Holding her age-group winner’s trophy, Paine says steep pitches, dirt and grass make cross-country more thrilling than a curbs-and-concrete road race. “I think this course is one of the most challenging. It’s a true cross-country course. You start out on the grass, you have those big huge hills, horse trails. You are hardly on the pavement.” Paine is doing all eight events in the 2010 USATF/ASCIS Dirt Dog XC Series this year: “I did all of them but one last year.” She runs 30 to 40 miles a week. “I used to be a triathlete,” she justifies, as if 30-40 miles were not enough, along with her jobs as a college teacher and potter. To build up her miles, “I am going to have to retire. As I get older it takes longer to recover,” Paine says.

Nearby Whitney Patton probably doesn’t need as much recovery time as Paine. With the bristling posture and straight-on gaze of an accomplished runner, Patton is an assistant track coach at Cal State San Marcos.

“A group of us graduated recently; we were coached by Steve Scott (one of the greatest American milers, Scott ran 136 sub-4:00 miles in his career). We are just kind of trying to continue our running in a fun atmosphere.”

Next to Patton, 22-year-old fellow graduate Casey Evans says, “we are just having a lot of fun trying to keep our running going.” Asked about his mileage, the whippet-thin Evans says, “We just got back from Mammoth.” They were slotting in 70 miles a week at 9,000 feet. “We are just trying to keep that rolling.”

I ask about jobs. The crowd of ridiculously-fit 20-somethings toe the turf, share glances and nervous laughs. “We are looking!” Evans exclaims. “In pursuit of jobs,” Patton adds.

I suggest they not hurry, consider grad school. Their faces glow. On this pellucid early fall day in one of the world’s most glorious parks, it’s never been clearer that there will always be time for life in a cubicle.

“I just graduated in May,” Evans notes with confidence. “We’ve got options.”

Patton says that while the Dirt Dog race vibe is laid back, cross-country attracts those with a love for running fast and hard over changing terrain.
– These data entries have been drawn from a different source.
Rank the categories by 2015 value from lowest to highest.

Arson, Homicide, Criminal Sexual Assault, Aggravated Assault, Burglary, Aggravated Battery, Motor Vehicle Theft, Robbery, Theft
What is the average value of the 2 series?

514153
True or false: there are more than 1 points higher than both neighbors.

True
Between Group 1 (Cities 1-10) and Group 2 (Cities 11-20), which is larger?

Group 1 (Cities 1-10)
Maybe it’s an atavistic yearning for life on the savannah ringing up through the depths of our DNA. “As much as we want to be relaxed about it, there’s always that competitive edge, and that’s why we are still out here,” Says Patton.
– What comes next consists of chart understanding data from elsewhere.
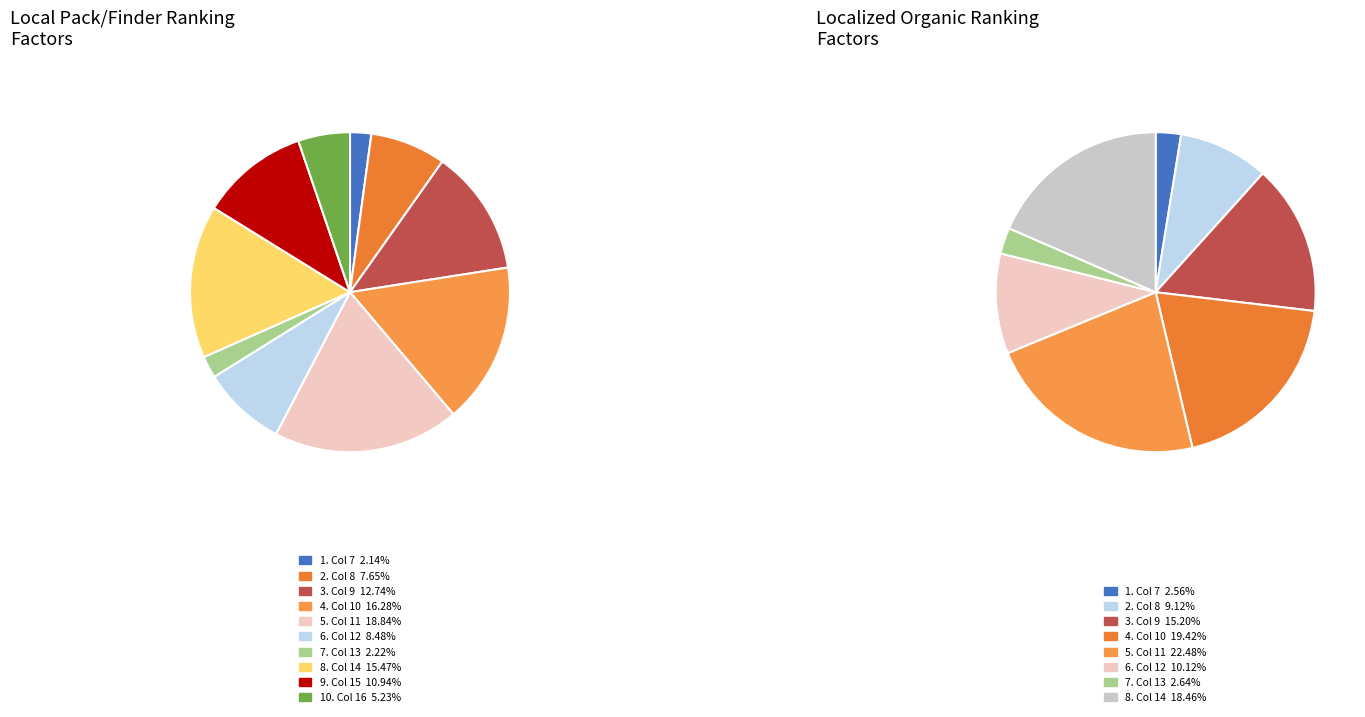

How many segments does this pie chart have?

10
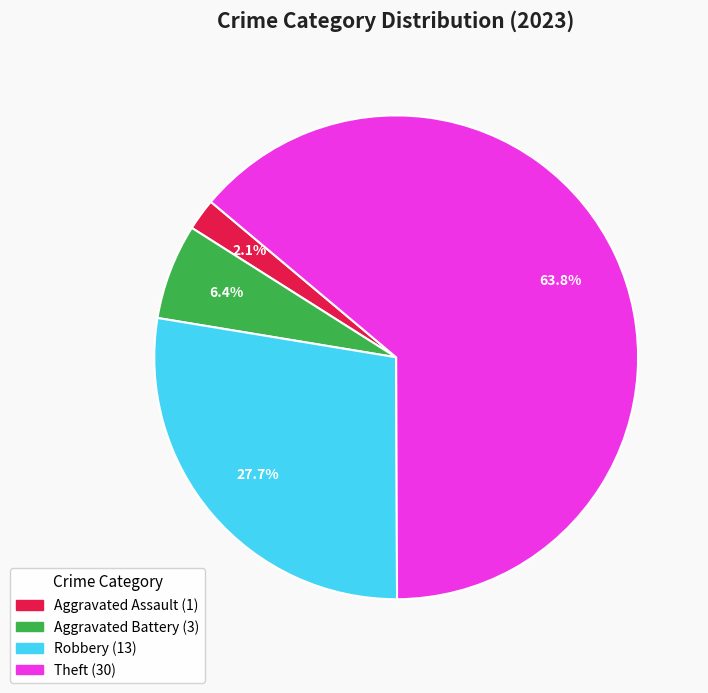

Is there any slice that represents more than half of the pie?

Yes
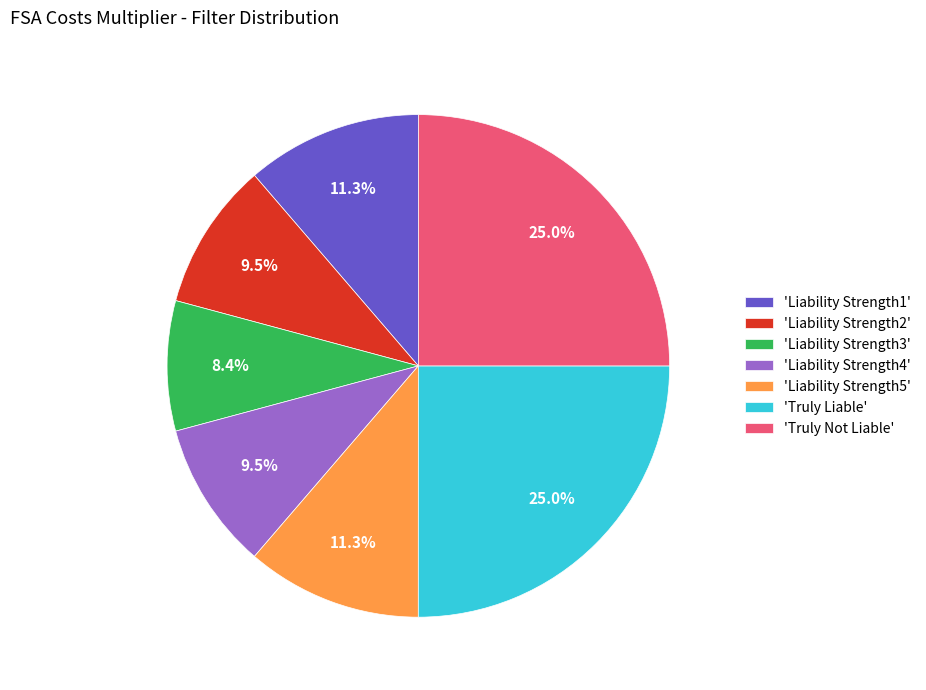

Between 'Liability Strength1' and 'Truly Liable', which is larger?

'Truly Liable'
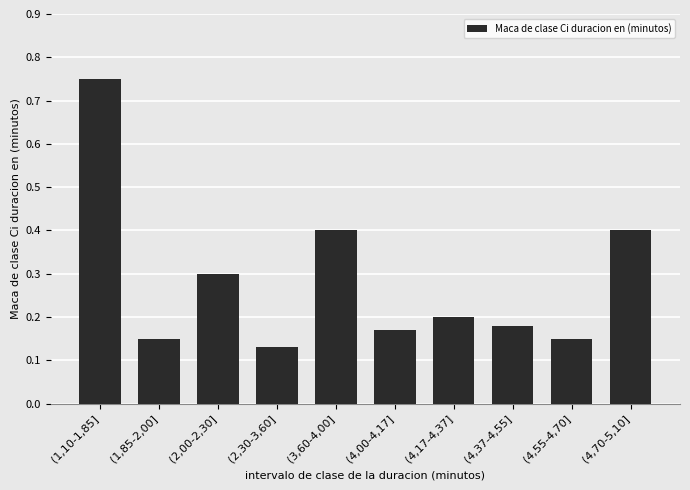

What is the difference between the maximum and minimum values?

0.6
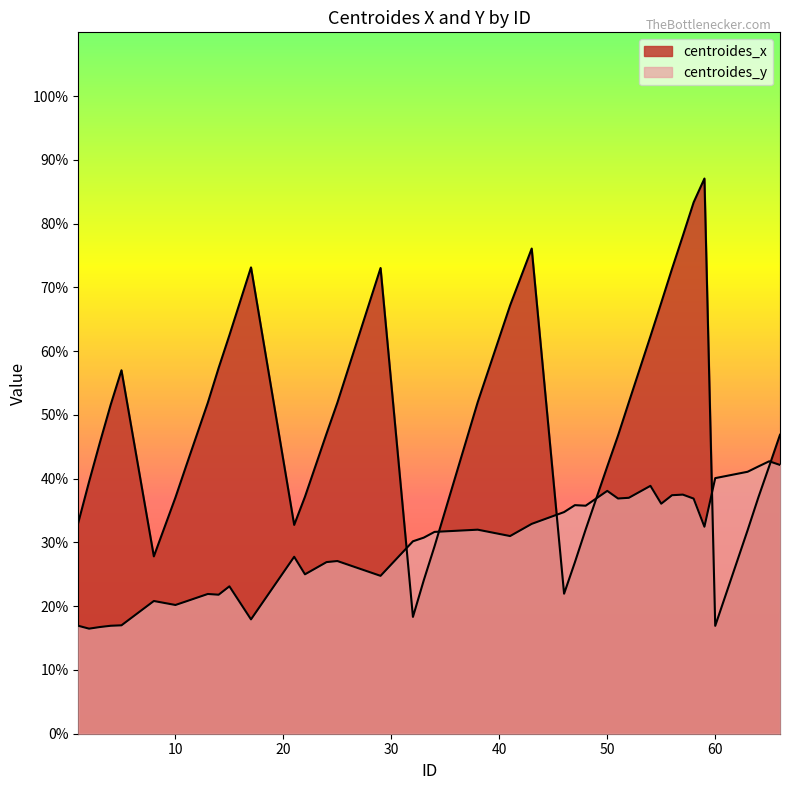

What is the value of the centroides_y point at the 33rd from the left?

37.5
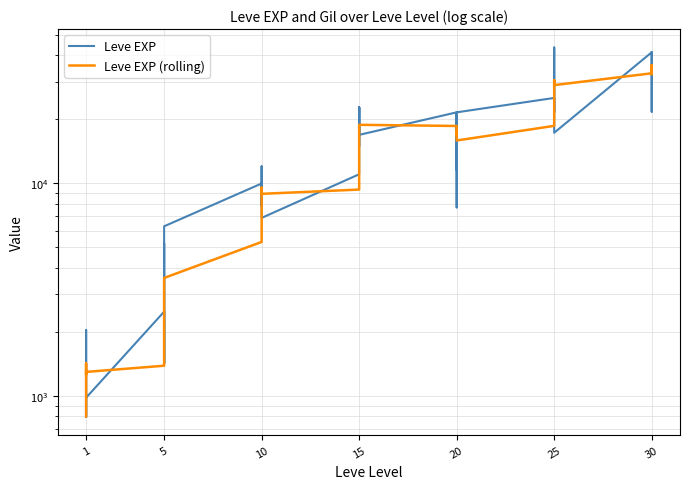

What is the difference between the maximum and minimum values in the Leve EXP (rolling) series?

35224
Do these young athletes recommend cross-country racing to the uninitiated, those who have perhaps done a few road-bound 5Ks and 10Ks? “Definitely,” Evans urges. “You come out to these kind of meets and you aren’t looking for the goodie bag afterwards with all the free coupons.”

“The races aren’t $110 to register,” Patton adds. “They are 20 bucks.”
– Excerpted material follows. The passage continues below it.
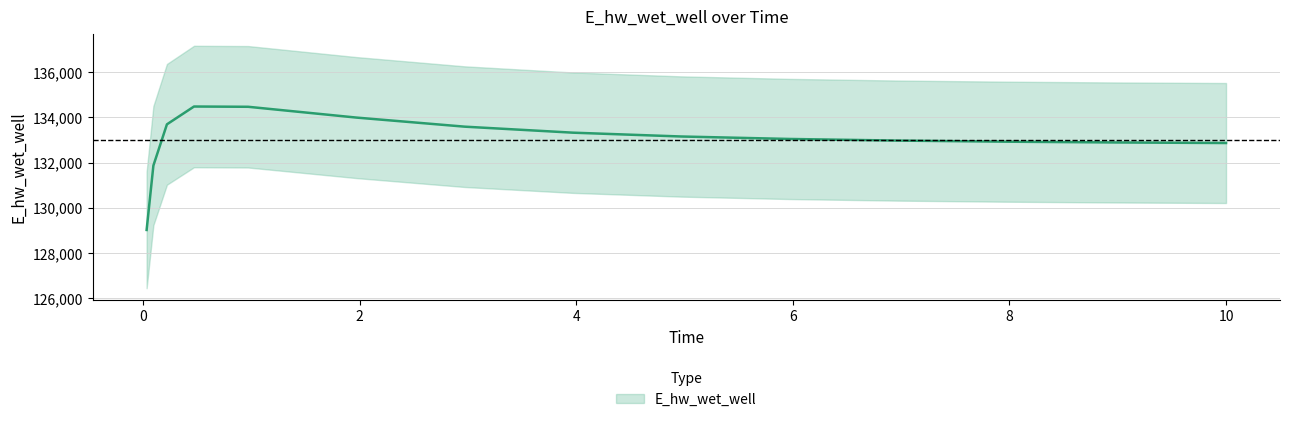

Between 1.96875 and 9.96875, which is larger?

1.96875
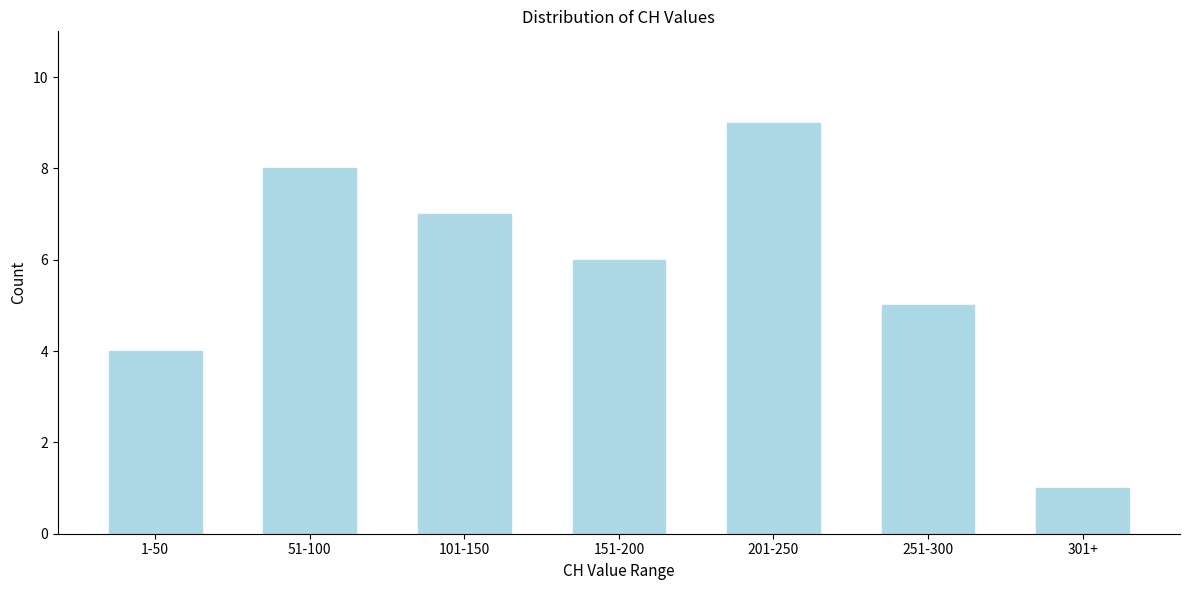

Reading left to right, what are all the values shown in this chart?

1-50=4	51-100=8	101-150=7	151-200=6	201-250=9	251-300=5	301+=1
“You come here to run and enjoy the scenery and the people,” Evans explains. “Everyone out here is so nice, and it’s such an amazing community.”

Paul Greer and Thom Hunt organize the Dirt Dog XC Series. Greer agrees that cross-country events are recession-friendly. “They are cheaper. Today’s event was maybe $10 to $15.”

While this Labor Day weekend race always attracts the area’s finest runners, Greer emphasizes that cross-country’s democratic accessibility opens the race genre to all. From World War II heroes to aspiring graduates, and from elite athletes in $200 racing flats to 10-year-olds in tennis shoes and Bermuda shorts (yes, they were out there plying the Balboa Park trails), cross-country is for everybody.

“Don’t be intimidated by it,” Greer enthuses. “It’s trails. It’s grass. Everyone come on out!”